In place of accepting the challenges of learning to relate with First Peoples, we construct stick figures and block models which lend themselves to the preservation of modern Western privileges, maintaining a ‘favourable’ status quo, serve bureaucratic requirements for colonial manipulation and preserve cultural masters illusions of control
Within First Peoples Ways were/are systems of checks and balances which – in stark contrast to modern Western Ways – can be said to state that “Self-regulation is not to be trusted.”
This may have been a hard lesson for life to learn over the long periods we know as ‘the Palaeolithic’, since it has certainly made sure the corrective measures are well and truly inscribed into Being.
While great energies were invested in ensuring that a person was properly formed and able to take their place in life – that place was never one where they were to be regarded (either by themself or by others) as capable of having interests co-extensive with the whole of life.
Universality of the kind found in monotheism was not possible. The forms of abstraction which are required to underwrite universality are inherently unstable. By bestowing a privileged status on one aspect of experience over-values that aspect at the expense of another aspect of experience – which is discarded and sacrificed.
Life is made of such stuff, however that an abstract approach of this kind invariably discards something which is of real importance.
In place of constructing abstract and exclusive towers of Babel, in order to take heaven by storm, First Peoples Ways are marked by a concern to ensure the proper placement of both aspects of experience – so that (to use an already familiar notion) for every yin there is a corresponding and counterbalancing yang.
Securing an enduring place in eternity is more important than those quick burns which may cost us the Earth.
We have a two-sided reality here. Trying to force it into the category of a one-sided logic is never going to work (as is clear with the attempts to map First Peoples Ways with categories such as ‘tribes’ and ‘boundaries’).
We really need to lift our game to a much higher level if we are to be better able to relate across the extensive cultural gap between European and First Peoples Ways.

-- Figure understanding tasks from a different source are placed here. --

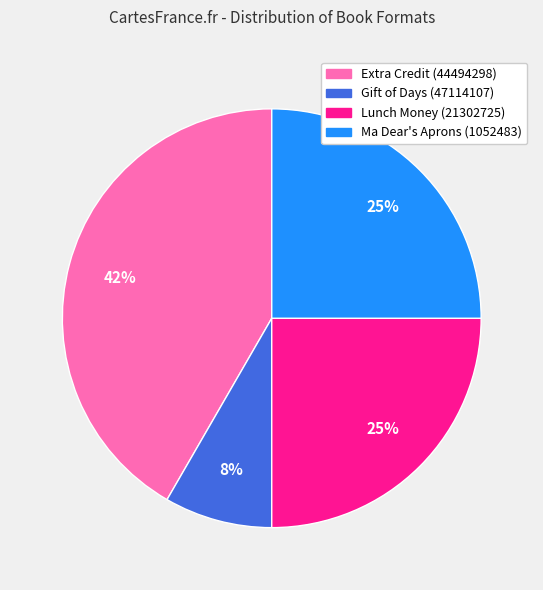

Which category has the biggest portion of the pie?

Extra Credit (44494298)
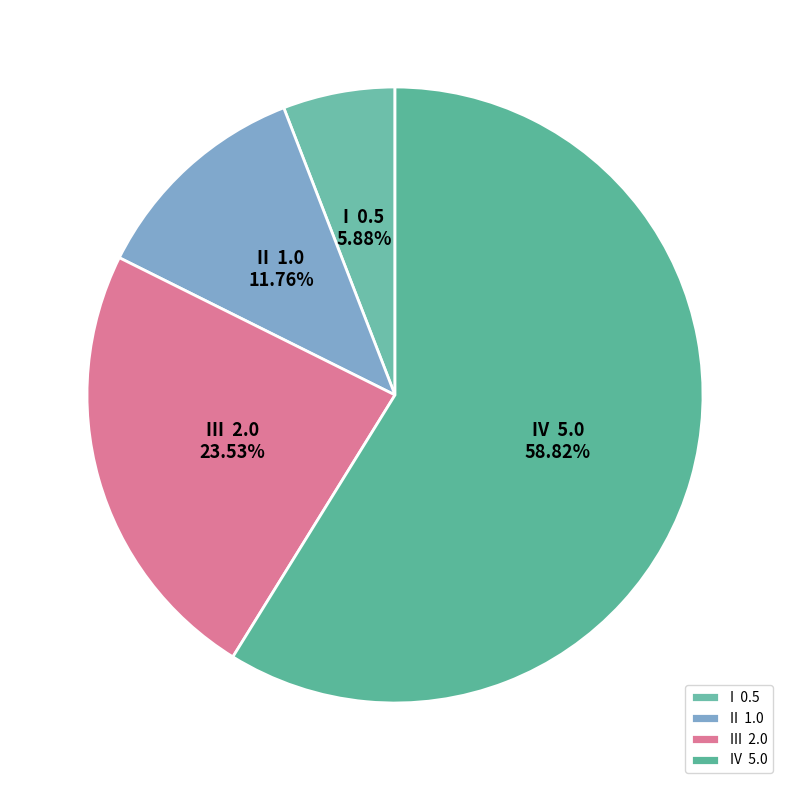

Which has a higher value, IV 5.0 or I 0.5?

IV 5.0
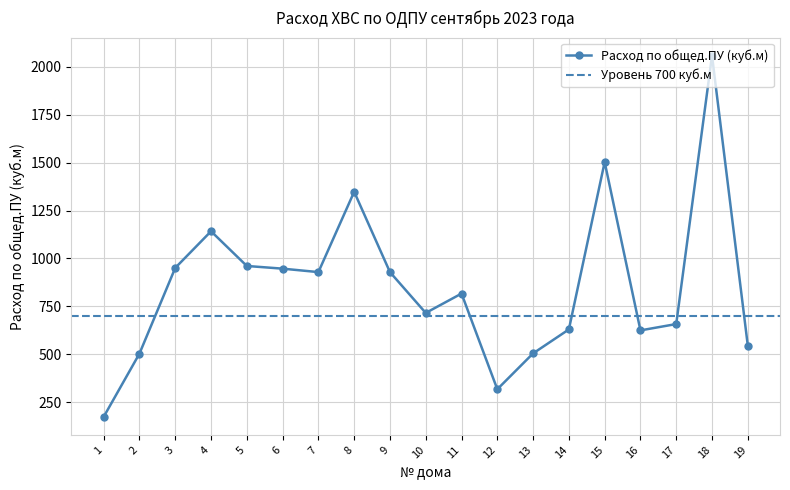

How many data points does each series have?

19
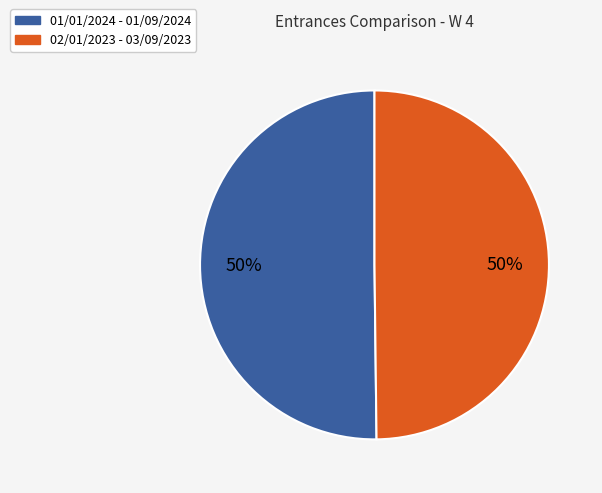

Is the sum of 02/01/2023 - 03/09/2023 and 01/01/2024 - 01/09/2024 greater than half?

Yes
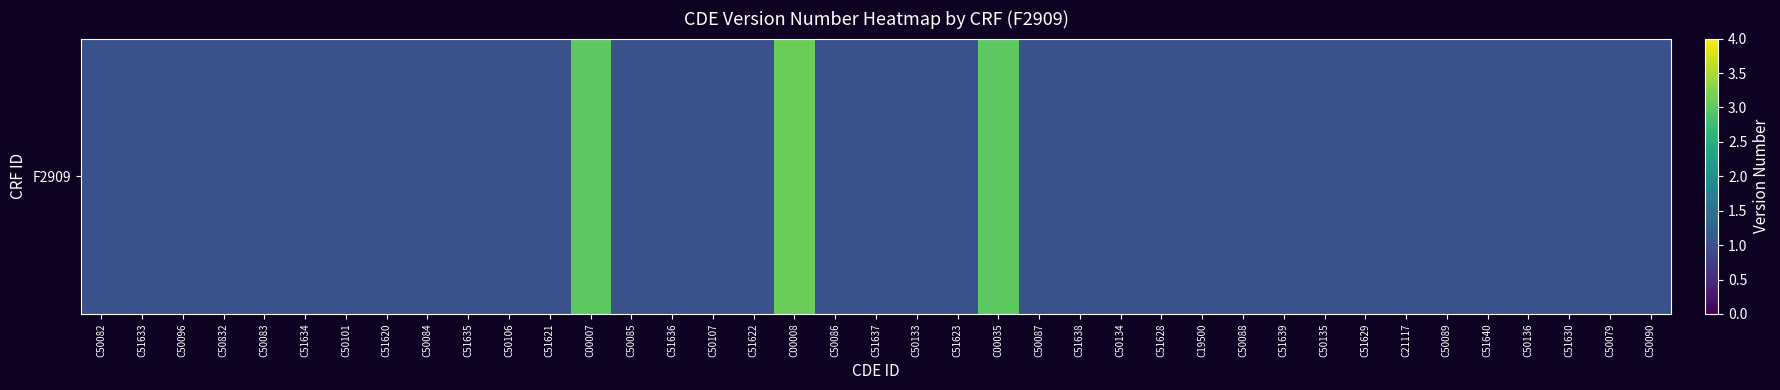

What is the greatest value displayed?

3.1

We need to begin to comprehend exactly how demanding this challenge is – to shed the old 20th century theories regarding institutions and functions – to shed the ideas of privileged position for ‘modern’ ways of life vis-a-vis First Peoples - and to form new views of life existentially.
This carries with it an revision of our own place in life as conceptual craftsworkers. Not so grand as the aspirations of those who sought to make modern anthropology a science of life – that is, who sought to be able to make sense out of the whole of life.
But to make small contributions by way of sharing some insights in the hope of replacing distracting false images by way of opening up spaces for First Peoples voices to be received and – more or less – properly comprehended by others.
First Peoples worlds are divided into two complementary opposite hemispheres – often signified by names such as Eaglehawk and Crow or variations on those themes.
Life is a cosmic balancing act. Maintaining balance between these two hemispheres was and is a collective challenge.
The long process by which this original balanced form of Being was corrupted, to process ruling dynasties, ruling classes and elites gives us much of what is known as ‘history’.